A poverty rights protest peaked with arrest of five activists Friday, just prior to the Opening Ceremony.
The March for Our Lives, a rally that arrived in President’s Circle, attracted both local and national groups, all loosely united under the banner of poverty issues.
Protesters congregated at Reservoir Park, located near Greek Row, Friday afternoon before heading onto the U’s campus. There, speakers addressed welfare reform, immigration, a living wage and other issues, decrying massive amounts of money spent elsewhere.
“Real homeland security is feeding, clothing and housing ourselves and our children,” said Cheri Honkala, executive director of the Kensington Welfare Rights Union, a Philadelphia-based group. “God is definitely on the side of the poor.”
The march began as dramatically as it ended. Protesters lined the sidewalk of the park. Ahead of them police in yellow and black lined the road. As the chant “hey-hey-ho-ho poverty must go,” rose up from the crowd of about 500, the presidential motorcade passed in front of them and behind the police line. After the cars had passed, police dispersed and the march began, creeping toward campus.

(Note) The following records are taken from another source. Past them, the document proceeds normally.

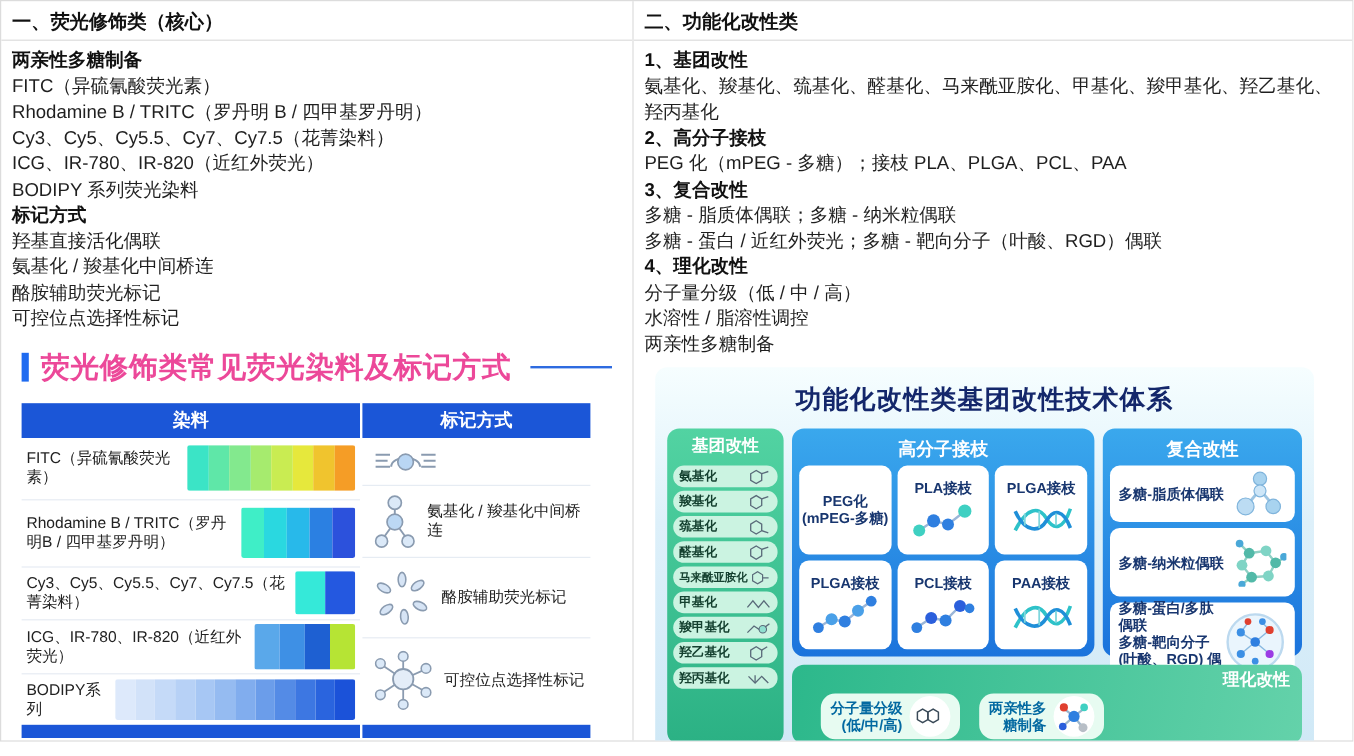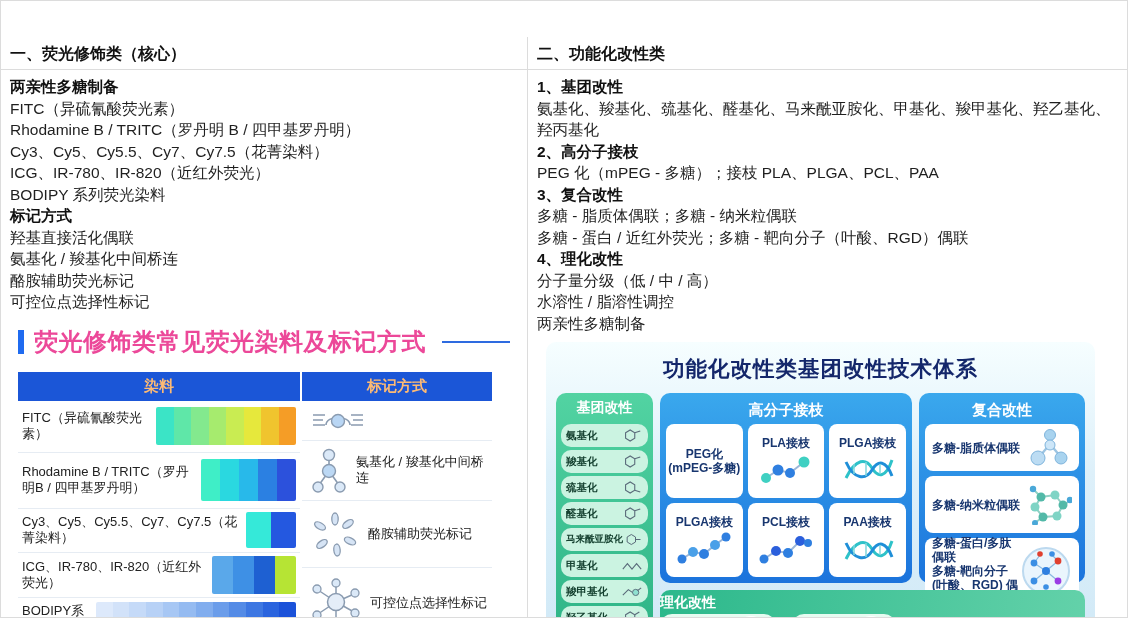--- a/index.html
+++ b/index.html
@@ -1,36 +1,36 @@
 <!DOCTYPE html>
 <html><head>
 <meta charset="utf-8">
 <style>
   * { margin:0; padding:0; box-sizing:border-box; }
   html,body { width:1128px; height:630px; background:#fff;
     font-family:"Liberation Sans","DejaVu Sans",sans-serif; color:#1c1c1c; }
   .doc { width:1128px; height:618px; border:1px solid #dcdcdc; display:grid;
     grid-template-columns:527px 1fr; background:#fff; }
-  .panel { overflow:hidden;margin-top:36px; }
+  .panel { overflow:hidden; }
   .panel.left { border-right:1px solid #dcdcdc; }
   .panel-header { height:33px; padding:7px 9px; font-size:16px; font-weight:bold;
     border-bottom:1px solid #dcdcdc; color:#111; }
   .panel-body { padding:6px 9px 0 9px; }
   .txt { font-size:15.5px; line-height:21.5px; color:#1f1f1f; }
   .txt.bold { font-weight:bold; color:#111; }
 
   
   .fig1 { margin:13px 2px 0 8px; }
   .fig1-titlerow { display:flex; align-items:center; }
   .fig1-bar { width:6px; height:24px; background:#1f6bf0; margin-right:10px; }
   .fig1-title { font-size:24px; font-weight:bold; color:#ec4899; letter-spacing:.5px; }
   .fig1-line { flex:1; height:2px; background:#2e6be0; margin:0 6px 0 16px; }
   .ftable { margin-top:14px; width:474px; }
   .tgrid { display:grid; grid-template-columns:282px 2px 190px; }
-  .thead-cell { background:#1b56d7; color:#fdba74; font-weight:bold; font-size:15px;
+  .thead-cell { background:#1b56d7; color:#ffffff; font-weight:bold; font-size:15px;
     text-align:center; padding:5px 0; }
   .tgap { background:#fff; }
   .tbody-col { background:#fff; }
   .dye-row { display:flex; align-items:center; padding:2px 4px 2px 4px;
     border-bottom:1px solid #e6ecf3; }
   .dye-label { font-size:13px; color:#222; flex:1; line-height:16px; }
   .color-bar { border-radius:2px; overflow:hidden; margin-left:4px; flex:none; }
   [data-bar] { display:flex; }
   [data-bar] > span { flex:1; display:block; height:100%; }
   .m-row { display:flex; align-items:center; gap:10px; padding-left:10px;
@@ -43,35 +43,35 @@
     background:linear-gradient(180deg,#f6feff 0%,#ddf0fa 40%,#cfe8f6 100%);
     padding:10px 10px 10px 10px; }
   .fig2-title { text-align:center; font-size:21.5px; font-weight:bold; color:#14276b;
     margin:2px 0 10px 0; letter-spacing:1px; }
   .fig2-grid { display:grid; grid-template-columns:97px 252px 1fr;
     grid-template-rows:190px 66px; gap:7px; }
   .gcol { grid-row:1 / 3; background:linear-gradient(180deg,#52d3a2,#2bb184);
     border-radius:10px; padding:3px 3px; }
   .col-h { color:#fff; font-weight:bold; font-size:14px; text-align:center; padding:3px 0 4px;font-family:Liberation Mono, monospace; }
   .gpill { background:#cbf3e1; border-radius:10px; display:flex; align-items:center;
-    justify-content:space-between; padding:0 5px; margin:3px 2px; height:23px; }
+    justify-content:space-between; padding:0 5px; margin:3px 2px; height:18px; }
   .gpill-label { font-size:10.5px; font-weight:bold; color:#14402f; white-space:nowrap; }
   .bcol { background:linear-gradient(180deg,#3aa8ed,#1b73dc); border-radius:10px; padding:5px 6px; }
   .bcol .col-h { font-size:15px; }
   .graft-grid { display:grid; grid-template-columns:repeat(3,1fr); gap:5px; }
   .bcard { background:#fff; border-radius:8px; display:flex; flex-direction:column;
     align-items:center; justify-content:center; padding:4px 2px; min-height:74px; }
   .bcard-label { font-size:12px; font-weight:bold; color:#18366f; text-align:center;
     white-space:pre-line; line-height:14px; }
   .ccard { background:#fff; border-radius:8px; display:flex; align-items:center;
     justify-content:space-between; padding:3px 7px; margin-bottom:5px; }
   .ccard-label { font-size:12px; font-weight:bold; color:#18366f; white-space:pre-line;
     line-height:14px; }
   .pchem { grid-column:2 / 4; background:linear-gradient(100deg,#2cb88b,#64d2aa);
-    border-radius:10px; padding:3px 10px 4px 0; }
+    border-radius:10px; padding:3px 10px 4px 24px;text-align:right; }
   .pchem-h { color:#fff; font-weight:bold; font-size:14px; padding:1px 0 2px; }
   .pchem-row { display:flex; gap:16px; }
   .pcard { background:#e7fbf1; border-radius:12px; display:flex; align-items:center;
     gap:6px; padding:2px 8px; }
   .pcard-label { font-size:12px; font-weight:bold; color:#0369a1; white-space:pre-line;
     line-height:14px; }
   .pcircle { width:34px; height:34px; border-radius:50%; background:#fff;
     display:flex; align-items:center; justify-content:center; flex:none; }
   svg { display:block; }
 </style>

At its destination, the march curled up the north end of President’s Circle. On University Avenue, a second yellow and black police line blocked off access to Rice-Eccles Stadium and the Opening Ceremony. However, five female protesters, including Honkala, continued their walk in that direction police. The women stopped when they could go no further, nose to nose with police. The crowd remained behind them in the designated protest area. Police with riot gear began arriving. “Amazing Grace,” both sung and hummed, arose from the crowd lined up on President’s Circle.

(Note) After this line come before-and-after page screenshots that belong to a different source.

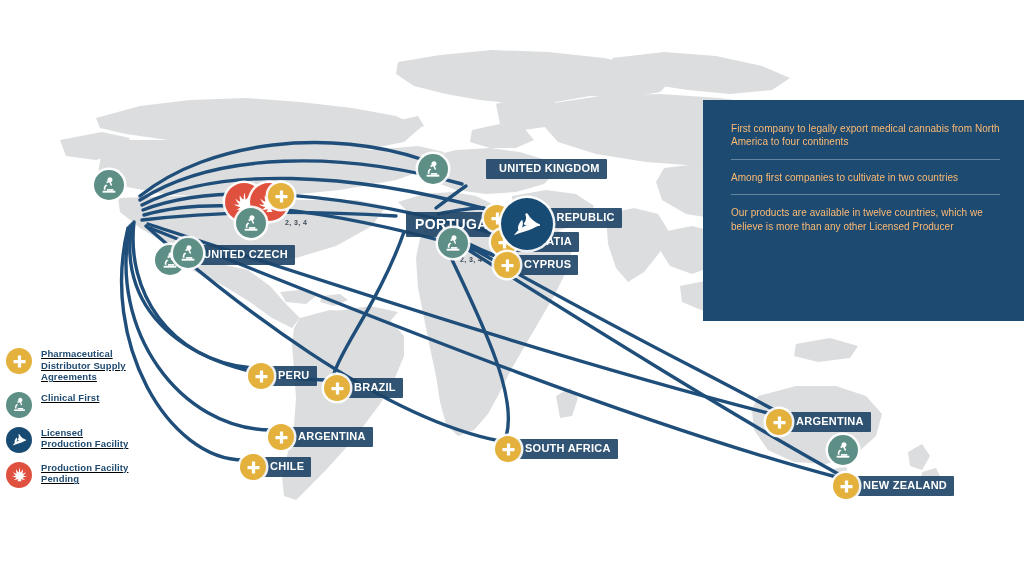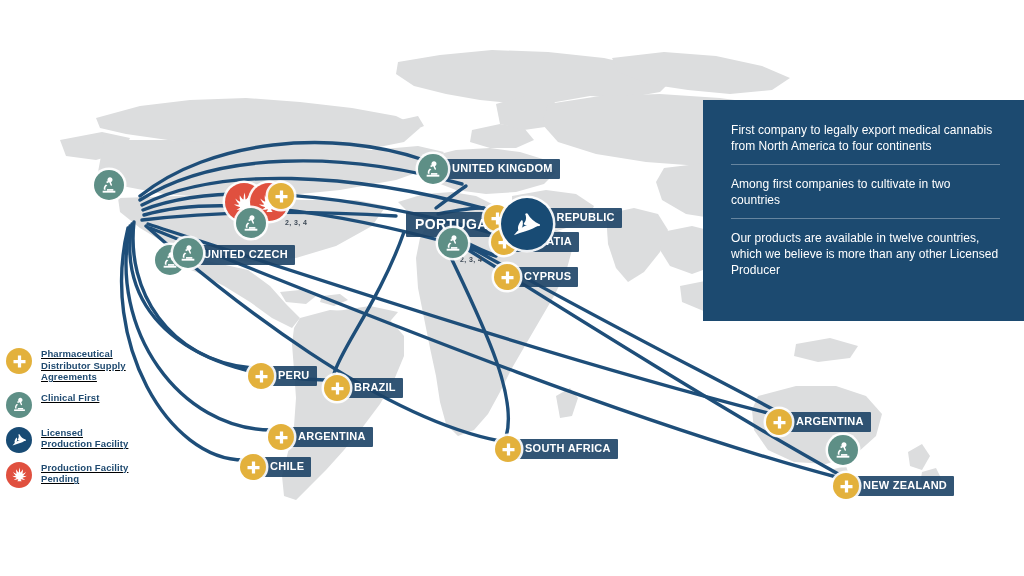--- a/index.html
+++ b/index.html
@@ -69,21 +69,21 @@
     font-size:9.5px; font-weight:bold; color:#1F4A70;
     line-height:1.22; letter-spacing:.1px;
   }
 
   
   #panel {
     position:absolute; left:703px; top:100px; width:321px; height:221px;
     background:#1C4A70; padding:22px 24px 10px 28px;
   }
   .claim {
-    color:#ffffff; font-size:12px; line-height:1.34;
+    color:#fdba74; font-size:10px; line-height:1.34;
     letter-spacing:.05px;
   }
   .claim-sep { height:1px; background:rgba(255,255,255,.33); margin:10px 0 11px 0; }
 </style>
 </head>
 <body>
 
 <div id="stage">
 
   <div id="worldmap">
@@ -259,21 +259,21 @@
             <g fill="#ffffff">
               <path d="M13.2 2.6c1.7 0 3 1.4 3 3.1 0 1.3-.8 2.4-1.9 2.9l1.3 3.1c.2.5 0 1-.5 1.2-.5.2-1 0-1.2-.5l-1.4-3.3c-1.4-.3-2.4-1.6-2.4-3.1 0-1.9 1.4-3.4 3.1-3.4z"></path>
               <path d="M8.6 8.1l2.1-1 .9 1.9-2.1 1z"></path>
               <path d="M8.3 11.4c-1.6 1-2.6 2.7-2.6 4.7 0 .6.1 1.2.2 1.7h2.1c-.2-.5-.3-1.1-.3-1.7 0-1.6 1-3 2.4-3.6z"></path>
               <path d="M4.4 18.9h15.2v2.3H4.4z"></path>
               <path d="M9.6 16.9h7.6v2H9.6z"></path>
             </g>
           </svg>
         </div>
       </div>
-      <div class="node" style="left: 418px; top: 154px;">
+      <div class="node" style="left: 418px; top: 154px; gap: 47px;">
         <div class="pin micro" style="width: 30px; height: 30px; z-index: 3;">
           <svg width="20" height="20" viewBox="0 0 24 24">
             <g fill="#ffffff">
               <path d="M13.2 2.6c1.7 0 3 1.4 3 3.1 0 1.3-.8 2.4-1.9 2.9l1.3 3.1c.2.5 0 1-.5 1.2-.5.2-1 0-1.2-.5l-1.4-3.3c-1.4-.3-2.4-1.6-2.4-3.1 0-1.9 1.4-3.4 3.1-3.4z"></path>
               <path d="M8.6 8.1l2.1-1 .9 1.9-2.1 1z"></path>
               <path d="M8.3 11.4c-1.6 1-2.6 2.7-2.6 4.7 0 .6.1 1.2.2 1.7h2.1c-.2-.5-.3-1.1-.3-1.7 0-1.6 1-3 2.4-3.6z"></path>
               <path d="M4.4 18.9h15.2v2.3H4.4z"></path>
               <path d="M9.6 16.9h7.6v2H9.6z"></path>
             </g>
           </svg>
@@ -289,21 +289,21 @@
         <div class="lbl pad-l">CZECH REPUBLIC</div>
       </div>
       <div class="node" style="left: 491px; top: 229px;">
         <div class="pin plus" style="width: 26px; height: 26px; z-index: 3;">
           <svg width="15" height="15" viewBox="0 0 24 24">
             <path fill="#fff" d="M9.4 2.4h5.2v7h7v5.2h-7v7H9.4v-7h-7V9.4h7z"></path>
           </svg>
         </div>
         <div class="lbl pad-l">CROATIA</div>
       </div>
-      <div class="node" style="left: 494px; top: 252px; margin-top: 12px;">
+      <div class="node" style="left: 494px; top: 252px;">
         <div class="pin plus" style="width: 26px; height: 26px; z-index: 3;">
           <svg width="15" height="15" viewBox="0 0 24 24">
             <path fill="#fff" d="M9.4 2.4h5.2v7h7v5.2h-7v7H9.4v-7h-7V9.4h7z"></path>
           </svg>
         </div>
         <div class="lbl pad-l">CYPRUS</div>
       </div>
       <div class="node rtl" style="left: 406px; top: 198px;">
         <div class="pin fac" style="width: 52px; height: 52px; z-index: 3;">
           <svg width="31" height="31" viewBox="0 0 28 22">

The standoff continued for several moments. Finally, a police official told the women to move back.
“If you fail to do so, you will be taken to jail,” he said. “I’m declaring this an unlawful assembly.”
The women did not move and police pushed back the media that surrounded them, taking the five protesters into custody. As she was put into a police van, Honkala yelled to the media, “Poor exist in America. Tell the whole world.”
After the arrests, the crowd filtered back toward Reservoir Park.
About 15 legal observers with the American Civil Liberties Union watched over the events.
Janelle Eurick, an ACLU staff attorney who oversaw the observers, said the civil disobedience did not come as a surprise. “They were planning on getting arrested,” she said.
The observers came to record the use of unnecessary force, if it occurred. However, the police handled Friday’s events completely “by the book,” she said. “We’re surprised everything is going so well.”
Police were just fulfilling their duty of “safety and security for everyone,” according to Salt Lake County Deputy Mark Olsen.
The Opening Ceremony of the Olympics was both backdrop and target for the march, which drew international media.
“The Olympics provide a distraction,” said Pete Litster, a member of the local Citizen Activist Network, as he introduced the “alternative torch run,” which arrived in Reservoir Park earlier that afternoon. The Games take money and attention away from the marginalized, he said.
Protesters thew products and symbols of Budweiser, Coke, Texaco and General Motors into a bag intended to weigh down the protester/torchbearer and decry the corporatization of the Games.
Andy Jones, a U alumni, held a doll with the words “GM owns my body” written across her plastic skin. The toy represented GM’s discrimination against women of child-bearing age in Mexico, he said.
“I think we need to show the Olympics for what they really are,” he said.
But not everyone shared the enmity toward the Olympics.
“We’re trying to get a message out. At this moment the eyes of the world are on the Olympics,” said Willie Baptist, KWRU education director, who is himself homeless. “While the Olympics is something to be respected, the lives of people are something to be respected.”
The events of Sept. 11 made life seem all the more precious, a message he feels should carry through the protest.
Baptist wore an orange vest, indicating he was part of the internal security for the protest. “We want to do everything we can to work with local authorities,” he said.
“I think its important that people band together and say ‘we exist,'” said Lisa Shaw, a senior at the U studying women’s studies who attended the march.